Jellyfish exist
Ben Andrews, Glen Wheeler
TL;DR
The paper proves that each of the three planar curvature flows admits rich families of self-similar solutions obtained by a unified two-stage method: first construct a fundamental arc via a boundary-value ODE problem, then close the arc into a closed curve using dihedral reflection to enforce symmetry. Jellyfish expanders arise from perturbations of a half-elastica and dihedral gluing; epicyclic shrinkers for the curve-diffusion flow and epicyclic expanders for the ideal flow are obtained by analogous constructions with base arcs and higher-order seam conditions.

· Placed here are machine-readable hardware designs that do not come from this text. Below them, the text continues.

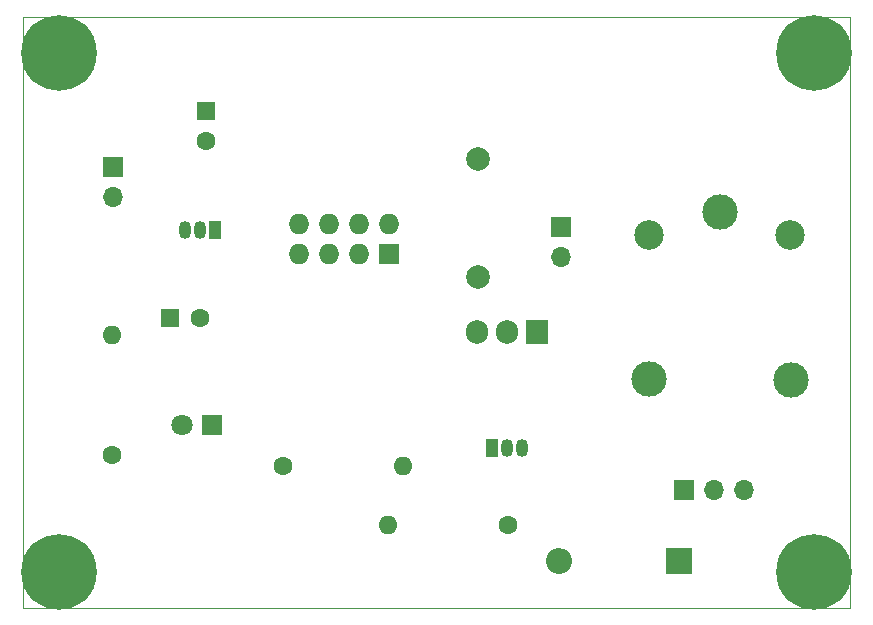
<source format=gbr>
%TF.GenerationSoftware,KiCad,Pcbnew,6.0.11-2627ca5db0~126~ubuntu20.04.1*%
%TF.CreationDate,2023-08-16T23:13:59-05:00*%
%TF.ProjectId,runLimiter,72756e4c-696d-4697-9465-722e6b696361,01*%
%TF.SameCoordinates,Original*%
%TF.FileFunction,Soldermask,Top*%
%TF.FilePolarity,Negative*%
%FSLAX46Y46*%
G04 Gerber Fmt 4.6, Leading zero omitted, Abs format (unit mm)*
G04 Created by KiCad (PCBNEW 6.0.11-2627ca5db0~126~ubuntu20.04.1) date 2023-08-16 23:13:59*
%MOMM*%
%LPD*%
G01*
G04 APERTURE LIST*
%TA.AperFunction,Profile*%
%ADD10C,0.100000*%
%TD*%
%ADD11C,6.400000*%
%ADD12C,1.600000*%
%ADD13O,1.600000X1.600000*%
%ADD14R,1.700000X1.700000*%
%ADD15O,1.700000X1.700000*%
%ADD16R,2.200000X2.200000*%
%ADD17O,2.200000X2.200000*%
%ADD18C,3.000000*%
%ADD19C,2.500000*%
%ADD20R,1.600000X1.600000*%
%ADD21R,1.050000X1.500000*%
%ADD22O,1.050000X1.500000*%
%ADD23R,1.905000X2.000000*%
%ADD24O,1.905000X2.000000*%
%ADD25R,1.800000X1.800000*%
%ADD26C,1.800000*%
%ADD27C,2.000000*%
%ADD28R,1.727200X1.727200*%
%ADD29O,1.727200X1.727200*%
G04 APERTURE END LIST*
D10*
X0Y0D02*
X70000000Y0D01*
X70000000Y0D02*
X70000000Y-50000000D01*
X70000000Y-50000000D02*
X0Y-50000000D01*
X0Y-50000000D02*
X0Y0D01*
D11*
%TO.C,REF\u002A\u002A*%
X3000000Y-3000000D03*
%TD*%
D12*
%TO.C,R3*%
X22000000Y-38000000D03*
D13*
X32160000Y-38000000D03*
%TD*%
D14*
%TO.C,J3*%
X55975000Y-40000000D03*
D15*
X58515000Y-40000000D03*
X61055000Y-40000000D03*
%TD*%
D16*
%TO.C,D2*%
X55500000Y-46000000D03*
D17*
X45340000Y-46000000D03*
%TD*%
D11*
%TO.C,REF\u002A\u002A*%
X3000000Y-47000000D03*
%TD*%
D18*
%TO.C,K1*%
X59000000Y-16500000D03*
D19*
X52950000Y-18450000D03*
D18*
X52950000Y-30650000D03*
X65000000Y-30700000D03*
D19*
X64950000Y-18450000D03*
%TD*%
D11*
%TO.C,REF\u002A\u002A*%
X67000000Y-47000000D03*
%TD*%
D14*
%TO.C,J1*%
X7590000Y-12700000D03*
D15*
X7590000Y-15240000D03*
%TD*%
D14*
%TO.C,J2*%
X45500000Y-17800000D03*
D15*
X45500000Y-20340000D03*
%TD*%
D20*
%TO.C,C2*%
X12460000Y-25500000D03*
D12*
X14960000Y-25500000D03*
%TD*%
%TO.C,R1*%
X7500000Y-37080000D03*
D13*
X7500000Y-26920000D03*
%TD*%
D21*
%TO.C,U1*%
X16270000Y-18000000D03*
D22*
X15000000Y-18000000D03*
X13730000Y-18000000D03*
%TD*%
D12*
%TO.C,R2*%
X41080000Y-43000000D03*
D13*
X30920000Y-43000000D03*
%TD*%
D23*
%TO.C,Q2*%
X43500000Y-26690000D03*
D24*
X40960000Y-26690000D03*
X38420000Y-26690000D03*
%TD*%
D25*
%TO.C,D1*%
X16000000Y-34500000D03*
D26*
X13460000Y-34500000D03*
%TD*%
D27*
%TO.C,C3*%
X38500000Y-12000000D03*
X38500000Y-22000000D03*
%TD*%
D28*
%TO.C,U2*%
X31000000Y-20040000D03*
D29*
X31000000Y-17500000D03*
X28460000Y-20040000D03*
X28460000Y-17500000D03*
X25920000Y-20040000D03*
X25920000Y-17500000D03*
X23380000Y-20040000D03*
X23380000Y-17500000D03*
%TD*%
D21*
%TO.C,Q1*%
X39690000Y-36501115D03*
D22*
X40960000Y-36501115D03*
X42230000Y-36501115D03*
%TD*%
D20*
%TO.C,C1*%
X15500000Y-7960000D03*
D12*
X15500000Y-10460000D03*
%TD*%
D11*
%TO.C,REF\u002A\u002A*%
X67000000Y-3000000D03*
%TD*%
M02*

</source>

By controlling the seam-turning angles and leveraging the implicit-function theorem, the authors produce infinitely many geometrically distinct solutions with increasing symmetry orders, each non-equivalent under similarity transformations. These results reveal a much richer landscape of homothetic solutions than previously known, suggesting robust dynamical basins of attraction and motivating further classification and stability studies. They provide rigorous existence results for large families and establish a framework likely applicable to broader geometric-flow settings.
Abstract
We show the existence of infinitely many geometrically distinct homothetic expanders (jellyfish) for the elastic flow, epicyclic shrinkers for the curve diffusion flow, and epicyclic expanders for the ideal flow.